If you like reading economic history (how can you not?), one of the best I have seen is Mass Flourishing by Edmund Phelps. I am not sure I agree with his analysis of today's economic problems, but the first half of the book is splendid.  He asks the basic economic questions.  Why are some places rich and some poor?  Why did economic growth really get going in 1815-1820 -- and then in only a few places in Europe?  Phelps carefully evaluates all the usual suspects (culture and institutions being high on the list although he thinks they are linked). But then reports he is still short and something is missing.  I quote at length from pages 104-106 because his analysis is compelling.

Yet something is missing.  Why was it that, next to innovation in the 19th century, especially after the first quarter with its wars, innovation was so paltry throughout the 18th?  The answer may be that something may have grown to multiply or amplify the faint impulses of innovation – to potentiate the democracy and the vitalism that were already present at relatively high levels by the last quarter of the century.  But what might that something be?  Economic historians appear not to have identified it.  Why did innovation come earlier to Britain, America, and possibly Belgium than to France and Germany?  We do not have to share de Tocqueville’s impression that culture is everywhere the same to wonder whether differing intensities of the above forces argued to be central – the corporation, democracy, vitalism, and economic freedom – can wholly or largely explain why France and Germany got their dynamism later that the others.
The missing piece, which is obvious once one hits on it, is population density – the number of working-age persons in the country, excluding remote areas.  Not many innovations in a country can be encouraged by its culture and promoted by its institutions if there are few minds.  (Why, then, are Icelanders, with their small numbers, not backward and therefore poor?  The reason is their proficiency in English and Scandinavian languages virtually integrate them into the economies of America and Europe.)  Having more persons, all energized by vitalism and encouraged by democratic limits on arbitrary powers, surely increases the total number of new ideas being generated, even it leaves unchanged the number per generator.  Further, if the resulting new products and methods generally lead not to private use by the developers but to adoptions over the country – to diffusion – the end result is an increase in the number of innovations:  the new products developed by companies themselves and those developed by other companies, which grew in number with the increased population.  Thus, the more people there are in a rather integrated country to inspire, develop, market, and try out new ideas, the greater is its prospective rate of indigenous innovations per capita – provided the necessary institutions and culture are in place.  (Why, then, was China, despite a population far greater than that of Britain or America, not generating many innovations in the 19th century?  Or earlier?  There was a phenomenal abundance of entrepreneurs in China’s cities in the 18th century, the Irish economist Richard Cantillon reported in his 1755 study.  The reason is China was seriously lacking in the economic institutions or the economic culture of both needed for innovation, indigenous or exogenous.  It is far less lacking in the 21st century.)  If the economy of the West experiences more innovations per capita now than 100 years ago, it is mainly because there are many more people engaged in innovation in that economy;  it does not follow that every (or any) subpopulation of a given size generated more new products and methods. 
The benefits of increased population come not only from more creations, most of them available for adoption by others.  If new ideas and new products based on them are striking a country, they are likely to spread faster through the economy the more dense the population is – just as heat travels faster when there are more molecules and a disease is apt to spread faster (and farther) through the world the greater the population size.  Ideas are communicated very much like diseases.  More people, more relays.  Also:  more people, bigger market.  The Beatles could play 1,000 nights in Hamburg, that city being big enough, but not Liverpool.

It's the cities and their role in facilitating the exchange and development of ideas.

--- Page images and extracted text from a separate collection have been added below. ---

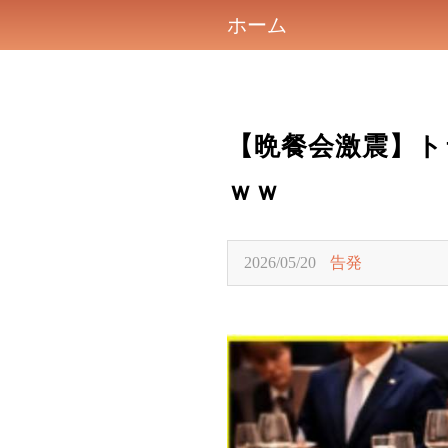
ホーム
【晩餐会激震】ト
ｗｗ
2026/05/20
告発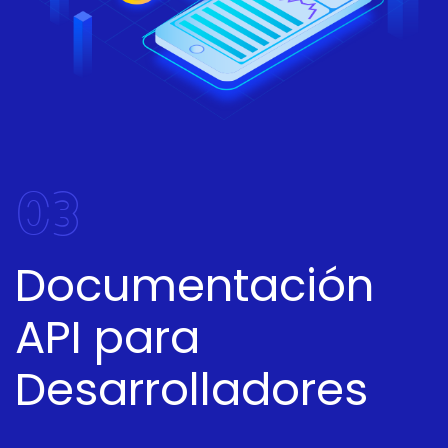
03
Documentación
API para
Desarrolladores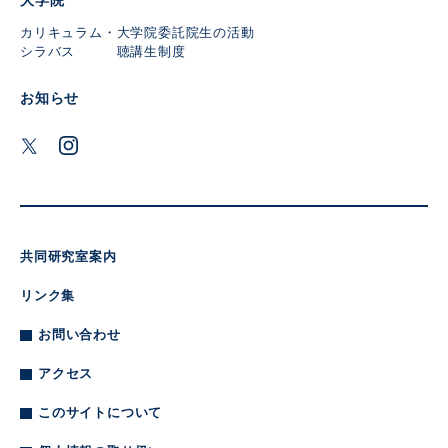
大学院
カリキュラム・
大学院委託
院生の活動
シラバス
聴講生制度
お知らせ
共同研究室案内
リンク集
お問い合わせ
アクセス
このサイトについて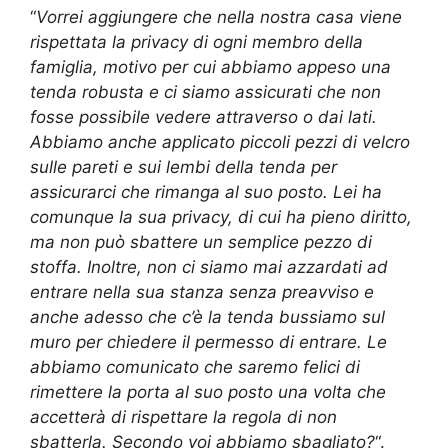
“
Vorrei aggiungere che nella nostra casa viene
rispettata la privacy di ogni membro della
famiglia, motivo per cui abbiamo appeso una
tenda robusta e ci siamo assicurati che non
fosse possibile vedere attraverso o dai lati.
Abbiamo anche applicato piccoli pezzi di velcro
sulle pareti e sui lembi della tenda per
assicurarci che rimanga al suo posto. Lei ha
comunque la sua privacy, di cui ha pieno diritto,
ma non può sbattere un semplice pezzo di
stoffa. Inoltre, non ci siamo mai azzardati ad
entrare nella sua stanza senza preavviso e
anche adesso che c’è la tenda bussiamo sul
muro per chiedere il permesso di entrare. Le
abbiamo comunicato che saremo felici di
rimettere la porta al suo posto una volta che
accetterà di rispettare la regola di non
sbatterla. Secondo voi abbiamo sbagliato?
“.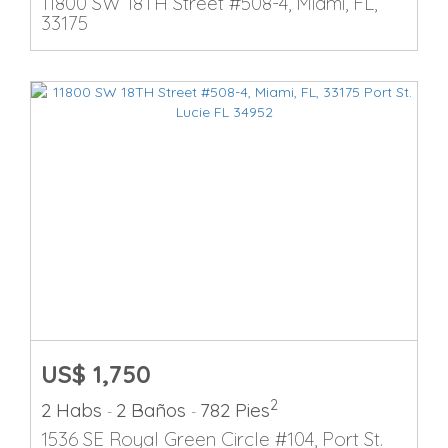
11800 SW 18TH Street #508-4, Miami, FL,
33175
US$ 1,750
2
2 Habs
2 Baños
782 Pies
-
-
1536 SE Royal Green Circle #104, Port St.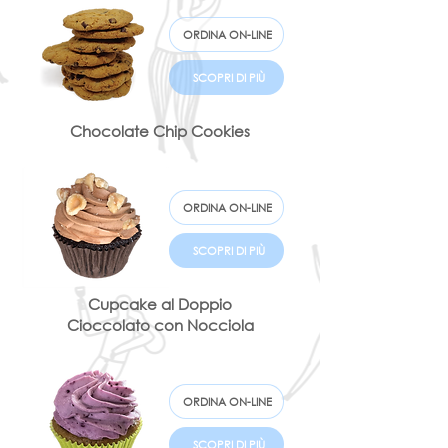
ORDINA ON-LINE
SCOPRI DI PIÙ
Chocolate Chip Cookies
ORDINA ON-LINE
SCOPRI DI PIÙ
Cupcake al Doppio
Cioccolato con Nocciola
ORDINA ON-LINE
SCOPRI DI PIÙ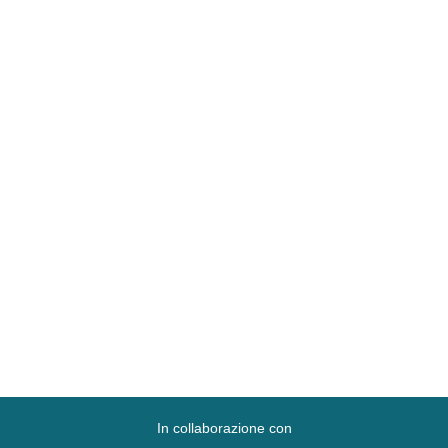
In collaborazione con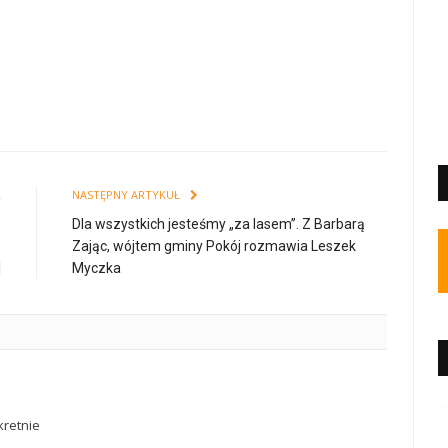
Ł
NASTĘPNY ARTYKUŁ
s
Dla wszystkich jesteśmy „za lasem”. Z Barbarą
e
Zając, wójtem gminy Pokój rozmawia Leszek
]
Myczka
retnie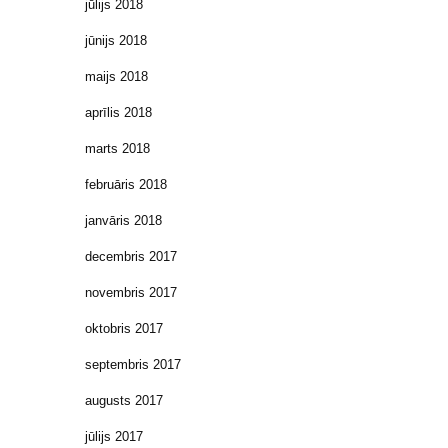
jūlijs 2018
jūnijs 2018
maijs 2018
aprīlis 2018
marts 2018
februāris 2018
janvāris 2018
decembris 2017
novembris 2017
oktobris 2017
septembris 2017
augusts 2017
jūlijs 2017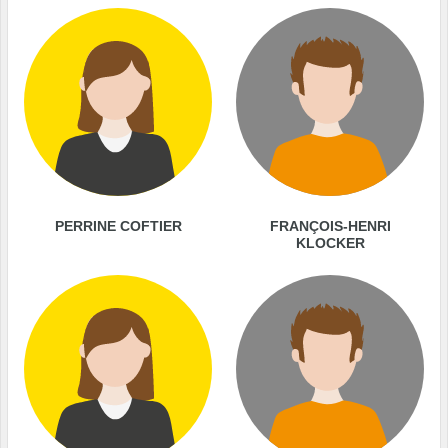
PERRINE COFTIER
FRANÇOIS-HENRI
KLOCKER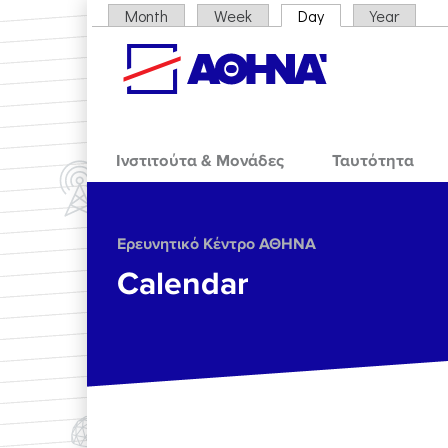
Skip to main content
Month
Week
Day
(active tab)
Year
Primary tabs
Ινστιτούτα & Μονάδες
Ταυτότητα
Ερευνητικό Κέντρο ΑΘΗΝΑ
Calendar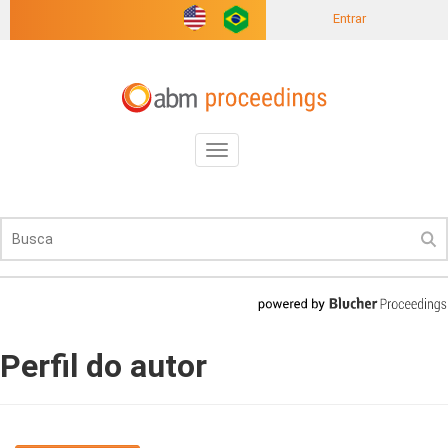
Entrar
Toggle
navigation
Perfil do autor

Yes, it's Jane Jacobs but in the hands of a masterful economist. Phelps' broad brush uses a generalized population density measure but notice that he has to arrived at his story, having carefully explored the others contenders.

Urban economists have for most of the history of the field modeled the journey to work as the spatial organizing principle. Recently, they have rediscovered Jane Jacobs.  The exchange of ideas is a key dynamic force.  

Aggregating capital (as many economic theorists do) does great harm because we get economic growth if capital markets screen projects so that we get the good ones and do not invest in the bad ones. But we should no sooner aggregate land.  Location matters and sites have peculiar advantages. We want an assignment of activities to sites such that producers (including individuals) go where they think they can be productive.  This includes where they can burnish their thoughts and ideas.  Ray Oldenburg wrote about this.  Look at the title of his book.